Все по-прежнему, только розовая толстуха… Надо же, все-таки не удержалась. Вскочила с койки и уже у окна делает знаки через стекло. Смотри пожалуйста!.. Показывает, какой у нее большой получился сын. И щеки надувает. Изображает, какой он толстый и здоровый. Тычет пальцем в стекло, на кого-то показывает. Это, наверно, значит: «Весь в тебя…» Там, понятно, ее муж. Стоит, наверно, у решетки сада, счастлив до безумия. Сгорает от нетерпения — поскорей бы забрать свою толстуху с ребенком домой.

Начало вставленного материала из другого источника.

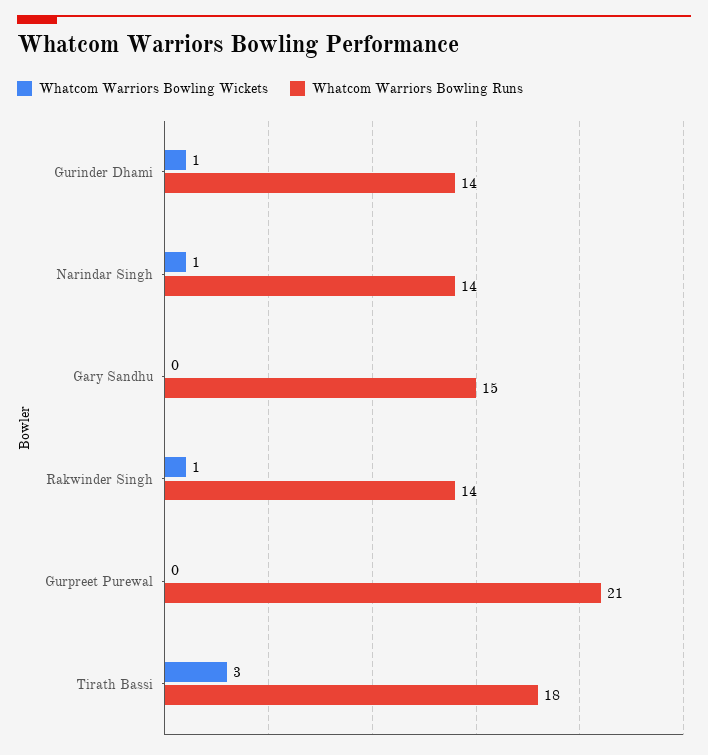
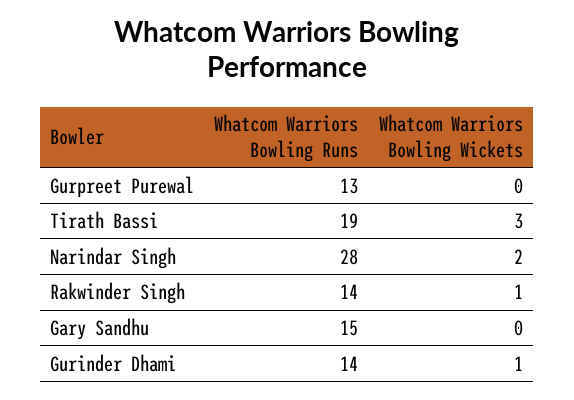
Whatcom Warriors Bowling Wickets, Narindar Singh: 1 -> 2
Whatcom Warriors Bowling Runs, Narindar Singh: 14 -> 28
Whatcom Warriors Bowling Runs, Gurpreet Purewal: 21 -> 13
Whatcom Warriors Bowling Runs, Tirath Bassi: 18 -> 19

«Ну что за бессовестная! Хоть бы постеснялась других. Все люди как люди — лежат на своих коечках, хоть и знают — ждут их дома не меньше. Ждут, готовятся. Скорей бы! — думают. Сюда привезли одну, а ждут вдвоем!»
Да, ждут всех.
А ее?.. Ее никто не ждет. Нет, мать ждет. Тоже двоих ждет и надеется. Только напрасно ждет. Дождется одной Валентины. И девчонки из цеха не дождутся. Ничего им не видать. Не придется её жалеть. И злорадствовать таким, вроде Леры Тараканенко, не придется. «Что, дескать, кончились твои любовные радости?!» На фабрику Валя решила больше не возвращаться, а в свой цех и подавно. В декрет ушла потихоньку. У нее и заметно еще ничего не было. Знали, конечно, догадывались, но никто к ней не приставал. Ушла так, будто уходила в обыкновенный отпуск. Не вышла как-то раз в утро на работу, и все. Может, теперь уже и сидит за ее машиной новенькая. Пусть сидит.
После того дня, когда все открыла Вадиму, встречались по-привычному. Был он внимательным, может даже более чутким, чем прежде. Так же ходили в кино или просто гулять. И к ней он заходил, только теперь пореже и словно с оглядкой.